Characterization of the Activation of Membrane-Bound and Soluble CF1 by Thioredoxin

The activation of spinach (Spinacia oleracea) chloroplast coupling factor 1 (CF(1)) by thioredoxin (ThR) was characterized using membrane-bound and soluble CF(1). Light generates an electrochemical proton gradient across the thylakoid membrane, which increases the accessibility of the disulfide bond on the gamma-subunit of CF(1) to reduced ThR. The proton gradient substantially accelerates the activation of CF(1) compared with thylakoids incubated in the dark with similar concentrations of dithiothreitol and ThR. The interaction of soluble CF(1) with ThR was studied using fluorescent probes. CF(1) in solution, with and without its associated epsilon-subunit, was labeled at Cys-322 of the gamma-subunit with fluoresceinyl maleimide. ThR from Escherichia coli was labeled with eosin isothiocyanate. Labeled ThR and CF(1) showed normal activities.
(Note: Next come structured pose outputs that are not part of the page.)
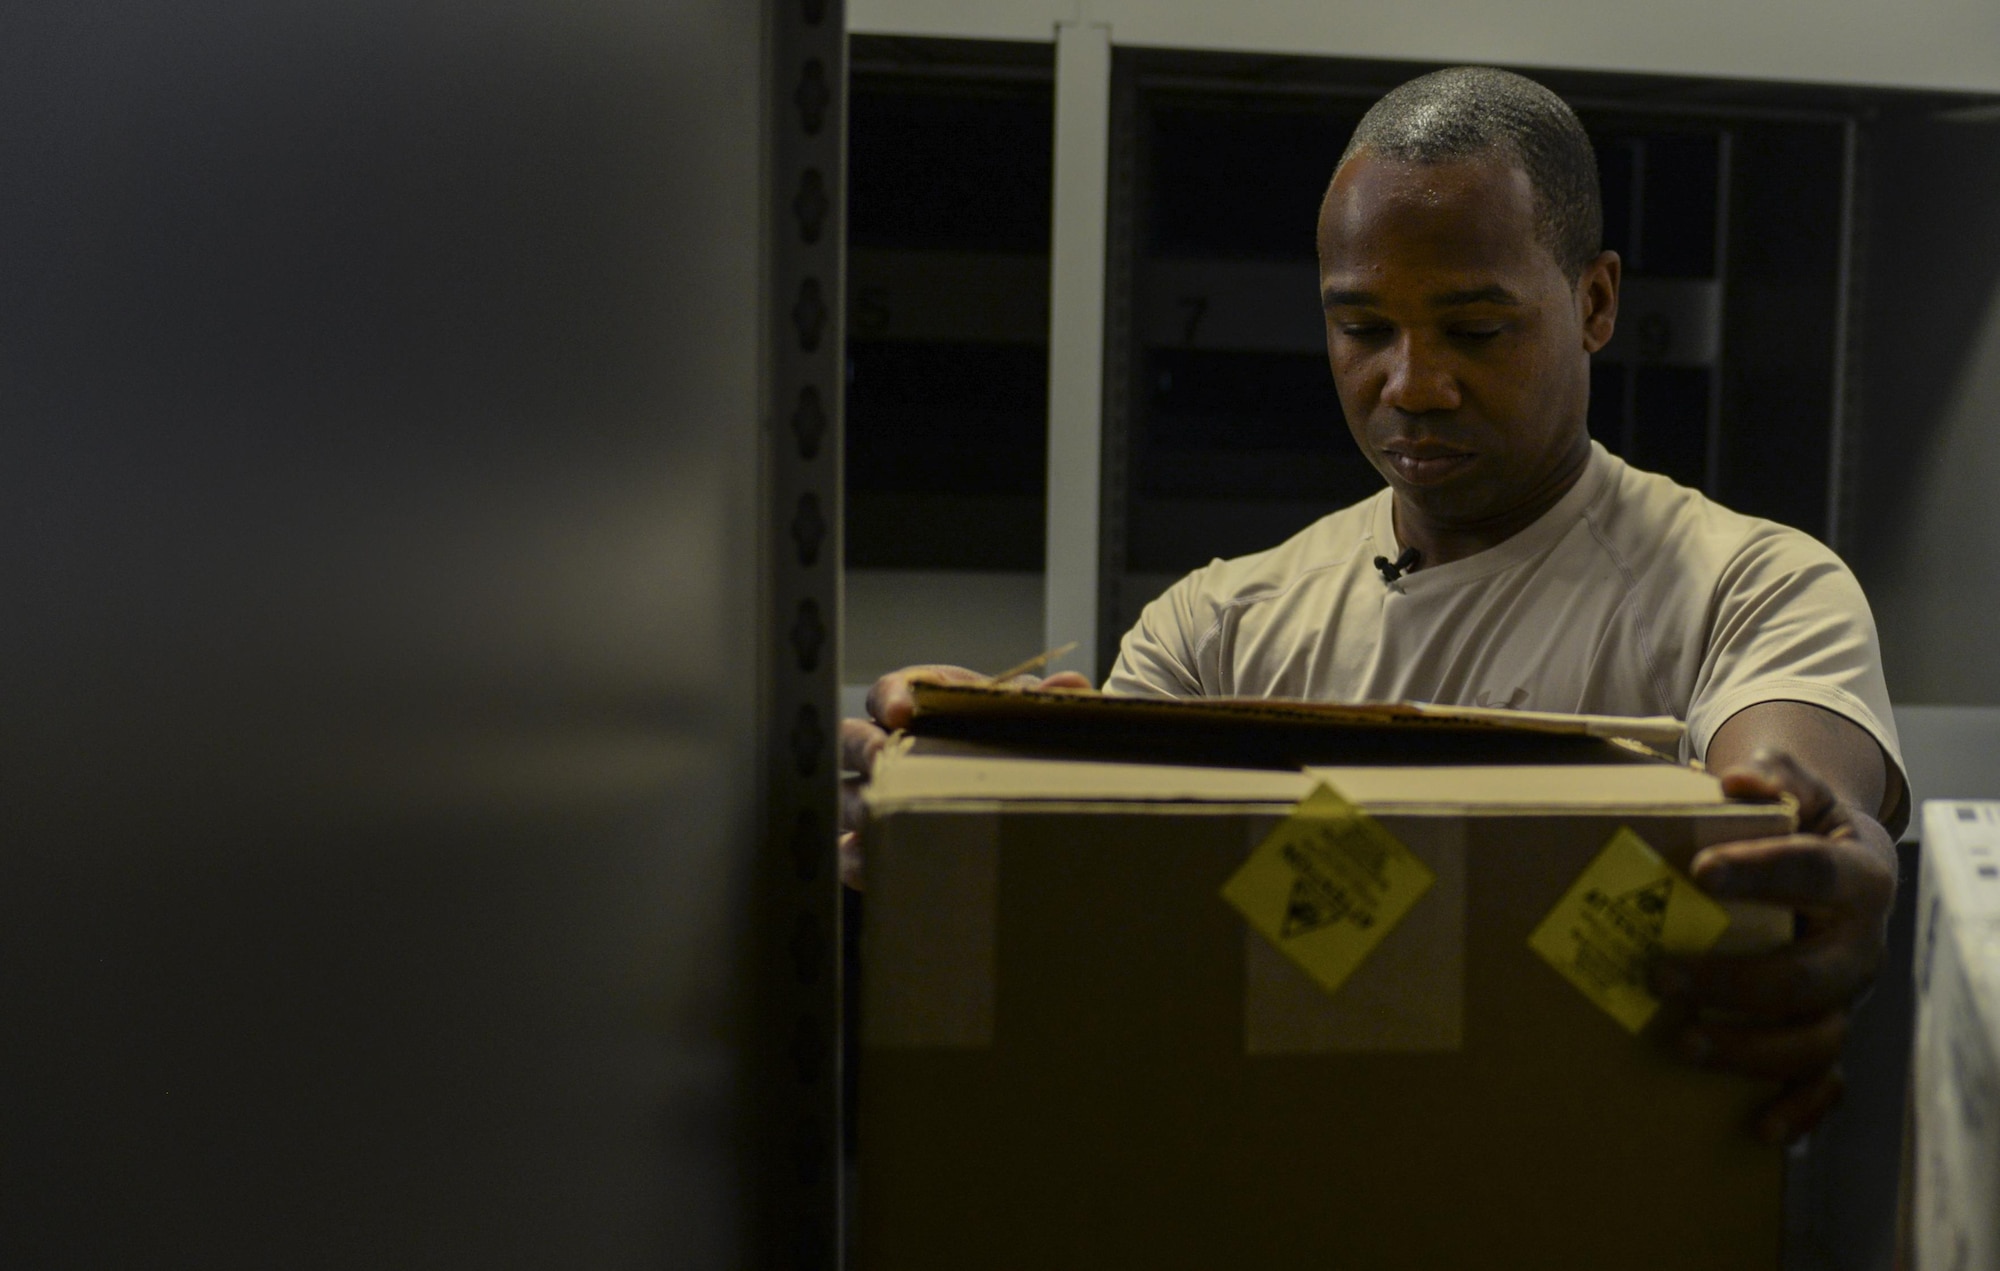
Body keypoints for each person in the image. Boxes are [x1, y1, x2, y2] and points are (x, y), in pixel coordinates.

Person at [840, 66, 1906, 1147]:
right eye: (1360, 328)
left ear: (1593, 302)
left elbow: (1794, 796)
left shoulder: (1749, 582)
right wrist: (948, 803)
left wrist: (1825, 857)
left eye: (1474, 330)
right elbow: (1095, 903)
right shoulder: (1215, 628)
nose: (1410, 384)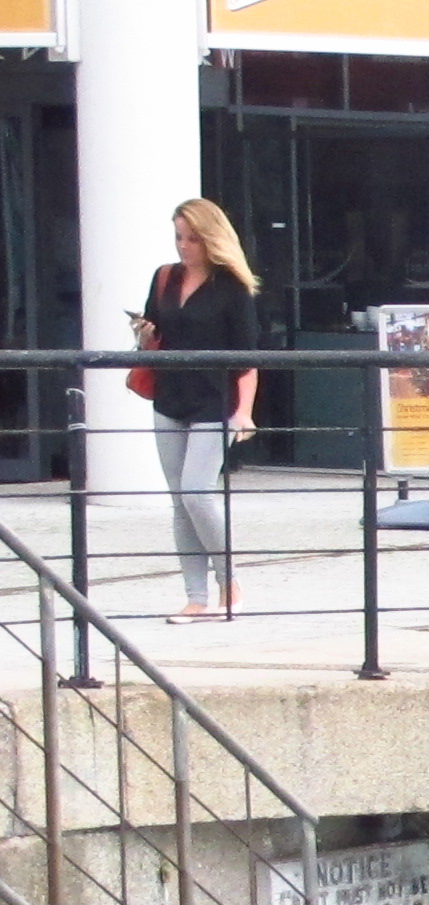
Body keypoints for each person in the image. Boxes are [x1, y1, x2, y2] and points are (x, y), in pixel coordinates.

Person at [129, 198, 259, 622]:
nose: (184, 247)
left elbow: (247, 357)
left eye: (192, 239)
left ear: (211, 238)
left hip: (213, 400)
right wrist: (145, 333)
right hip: (170, 398)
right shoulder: (165, 278)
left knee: (197, 492)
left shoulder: (232, 287)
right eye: (179, 238)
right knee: (180, 500)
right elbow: (155, 336)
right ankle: (196, 596)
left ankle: (230, 582)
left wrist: (244, 412)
Fluorescence energy transfer between donor fluoresceinyl maleimide and acceptor eosin isothiocyanate, manifested by a quenching of the donor fluorescence, was detected, suggesting that ThR and CF(1) form an intermolecular complex. When the epsilon-subunit was absent, quenching of donor fluorescence was approximately doubled, indicating that labeled ThR could approach more closely to the gamma-subunit of CF(1). The distance between the fluorescent probes on CF(1) and ThR was calculated to be approximately 65 A when epsilon-subunit was present and 52 A when epsilon was absent. These values are consistent with other distance measurements and energy transfer values reported previously for fluorescent probes on CF(1). Whereas the extent of quenching increased by removal of the epsilon-subunit, the apparent dissociation constant was unchanged. The quenching effect was reversed when the epsilon-subunit was added back to the titration mixture. Similarly, the addition of unlabeled ThR decreased donor quenching.